The objective of the project was to investigate to what extent the implementation of the unitary patent with a centralized UPC jurisdiction can ensure the harmonization of the EU patent system and what further reforms can help in avoiding fragmentation of the patent litigation standards in the EU.
Within the project framework, attitudes and insufficiencies of the unitary patent have been identified with a general conclusion that the UE legislator missed rather than created a chance for any “unification” of the European patent system.
First, the true unitary effect of a new patent system has been questioned due to the fragmented territorial scope of a “unitary” patent not covering all EU Member States. Second, according to the project’s findings not enough effort has been made in providing clear rules in regard to the scope of unitary patent protection and the limitation of a unitary patent. Instead of providing its own rules aimed at eliminating existing uncertainties, the UPC Agreement refers to or repeats the provisions of the existing regulations under which national courts developed different standards. Thus the question remains open, whether the UPC will develop its own unified patent infringement standards or – because of fragmented jurisdiction of local and regional divisions possibly influenced by national practice possibly follow different approaches taken by national courts. Instead of the planned “top-down harmonization”, a reverse scenario is more possible which still can be successful, provided the quality and consistency of the judgments across all local, regional and central divisions is ensured by the development of clear guidelines to the interpretation of UPC provisions, transparent rules of the procedures, as well as development of judicial culture and judge craft among the judges of the UPC. Third, although the EC is recently taking efforts to resolve the a problematic issue of co-existence of unitary patents and the SPC, the idea of creation a unitary SPC extending the protection of a unitary patent - even that attractive – seems to be premature and difficult to implement. Even though the UPC Agreement provides legal basis for a unitary SPC, it lacks any guidelines for granting unitary SPCs. Implementation of a unitary SPC regime would, however, be difficult for a number of reasons (e.g. need for the establishment of an administrative body responsible for granting such SPCs, an appeal procedure, and a centralized valid marketing authorization).

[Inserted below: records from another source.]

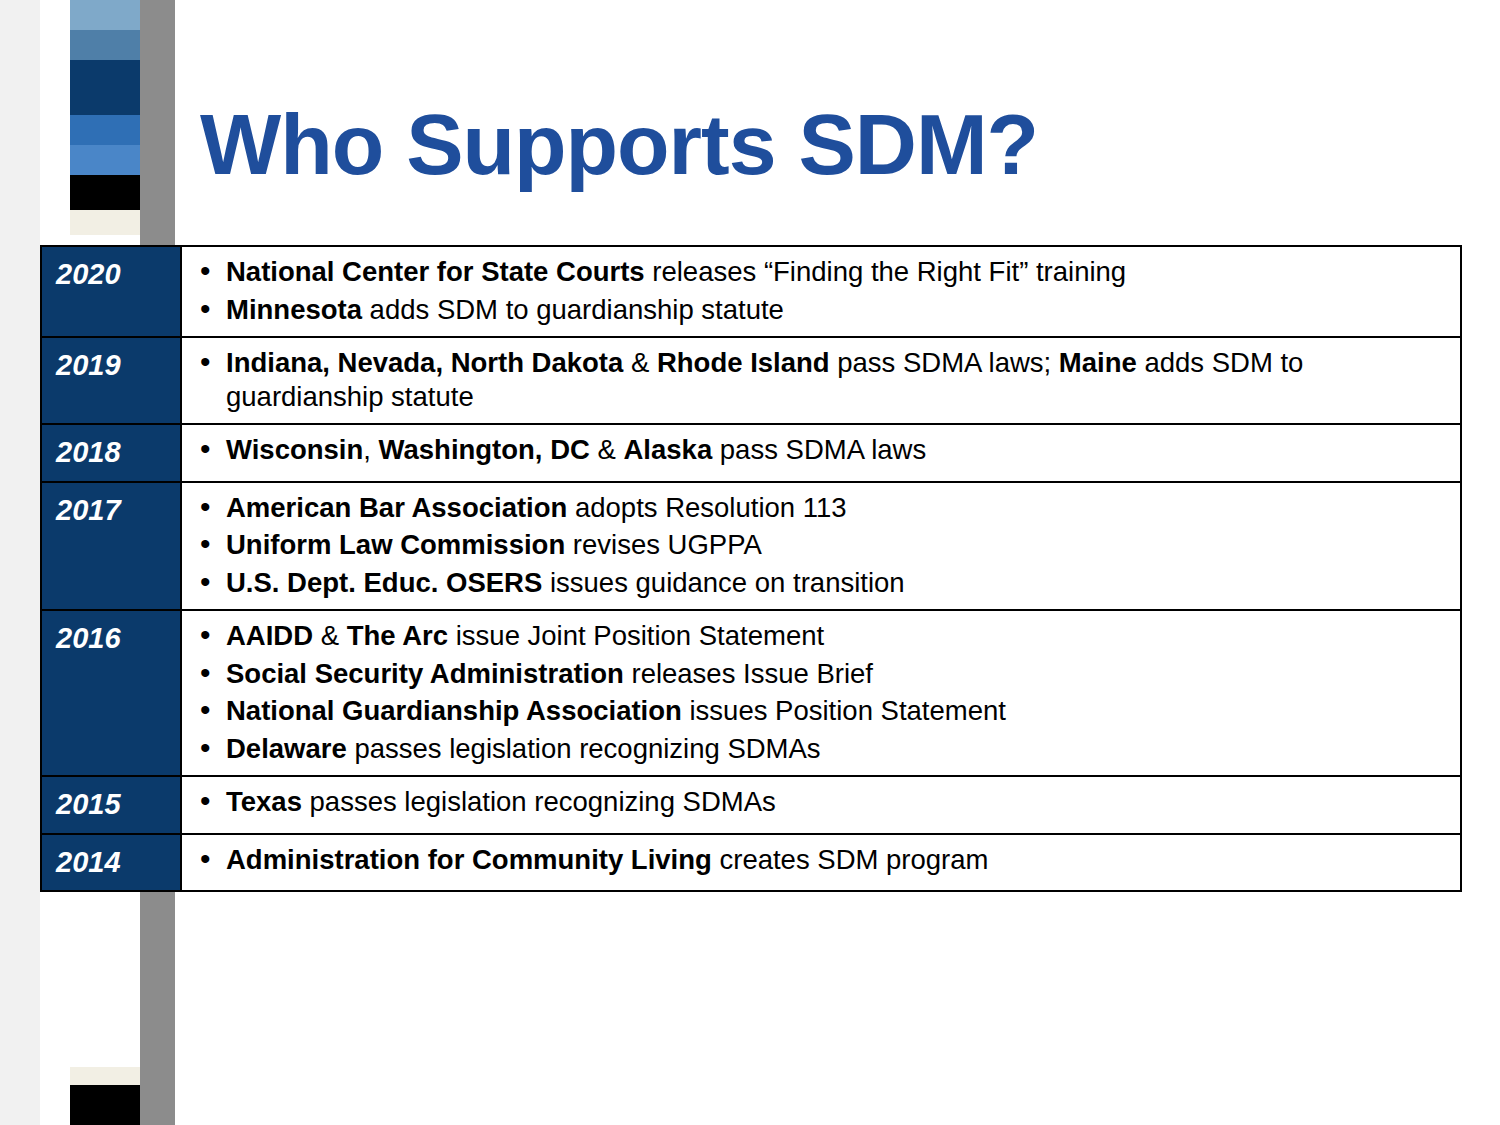Who Supports SDM?
| 2020 | National Center for State Courts releases “Finding the Right Fit” training Minnesota adds SDM to guardianship statute |
| 2019 | Indiana, Nevada, North Dakota & Rhode Island pass SDMA laws; Maine adds SDM to guardianship statute |
| 2018 | Wisconsin , Washington, DC & Alaska pass SDMA laws |
| 2017 | American Bar Association adopts Resolution 113 Uniform Law Commission revises UGPPA U.S. Dept. Educ. OSERS issues guidance on transition |
| 2016 | AAIDD & The Arc issue Joint Position Statement Social Security Administration releases Issue Brief National Guardianship Association issues Position Statement Delaware passes legislation recognizing SDMAs |
| 2015 | Texas passes legislation recognizing SDMAs |
| 2014 | Administration for Community Living creates SDM program |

Another, easier option would be to continue national SPCs with a unitary patent as a “basic patent in force”.
In any scenario, once the unitary patent system comes into operation, at the beginning it will be an untested forum with many uncertainties, which hopefully will not destroy of the concept of a truly unitary EU patent system.
The results of the project is being used in a habilitation on patent infringement in Europe and in the article on the future reform of the SPC related to the unitary patent.